I'm back to Tubaniso for a couple days. Here's the update:

I've been training in a village called Keleya. It's a town of about 3,000 people on the road from Bamako to Abidjan (port city, in Cote d'Ivoire). There are eight other PC Trainees with me in the village. We each live with a host family, most of whom are related in some way. Our two language instructors are also living there while we're training.

In Keleya, I live in a mud hut with a thatched roof, in the concession of the village chief, whom I have been named after: Wolo Bagayoko. Since I kind of stand out already (maybe its my bright, gleaming personality), the whole town knows who I am. I consistently get called to when I walk around town, "Wolo, Wolo..." which is better than what some of the other PCTs get, "Tubabu, tubabu" (meaning foreigner, and generally chanted by children under the age of ten). It's a lot like college in that I stop to greet dozens of people in transit to and fro.

The people here have welcomed eight of us into their homes, though it is clear that we are more a project for the entire village than simply for our homestays. Most people don't speak French, and only a handful speak any English. On the day of our arrival, the village elders welcomed us with drums and dancing, short-lived though it was. Since then, I have hardly had an uncomfortable moment, though getting used to some of the cultural peculiarities has been difficult.

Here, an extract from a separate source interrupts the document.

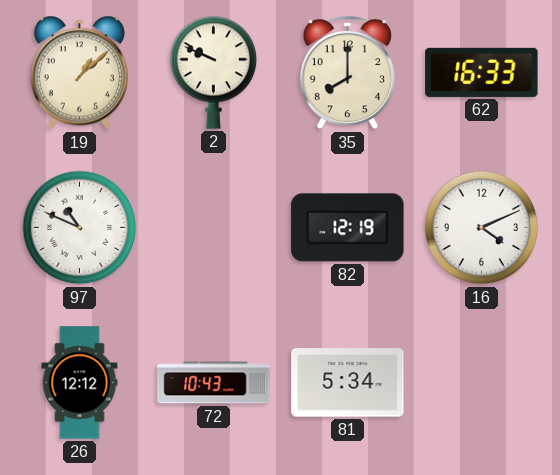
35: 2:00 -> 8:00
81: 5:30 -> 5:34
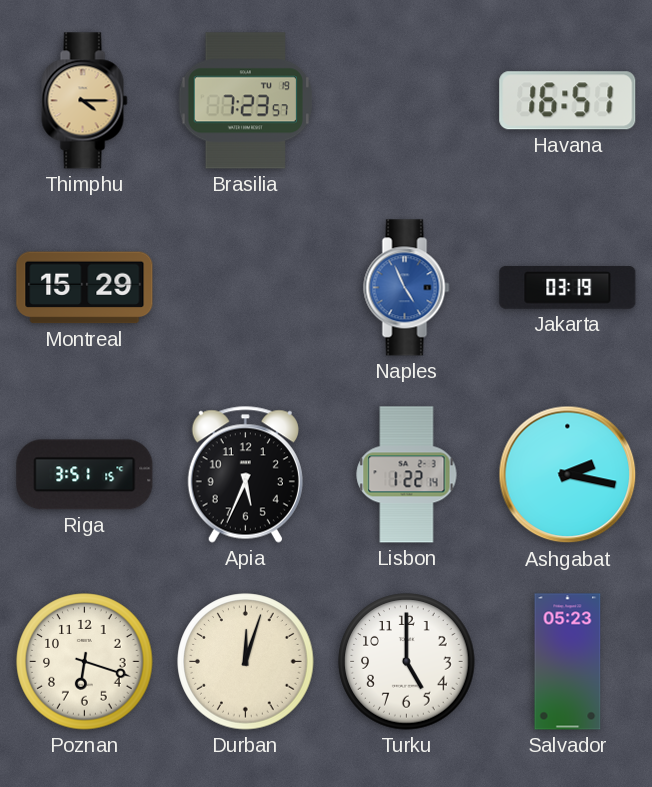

I have been there a while now, but allow me to share a bit from my journal (only slightly edited) from early in my stay:

Essentially, I am a two year-old. I eat and I sleep, and I disappear to class for large chunks of the day. I don't really communicate with them beyond basic functions that can be conveyed through pointing and simple hand gestures. My wimpy American immune system requires that they treat my food and water differently. When I eat with my hands (as they do), I get food on my face, on my clothes, and on the ground. The novelty of all this means that there are new mechanics to everything that used to be simple in my life: eating, washing, shaving, bathroom-ing. They specially cook my food. Either as a guest, or as a man, it is entirely inconceivable that I would ever make my own food or fetch my own water. They always rearrange the chairs to give me the best one, and my host-dad sorts the meat so that I get the best cuts (by his standards, which I can't quite make sense of yet).


All this is to say the following: I have come here as an American with my incredible education and lots of good intentions about how I will help them. It is humbling to be in a position where I am so unable to provide even my own basic needs and functions. As much as I have to offer them, I am absolutely worthless until I can learn to communicate and to function under these conditions. Furthermore, as poor as they are, they have welcomed me as a guest, and have provided for me luxuries they do not even allow themselves. As is true in many teacher-student relationships, it is sometimes hard to know who is gaining more.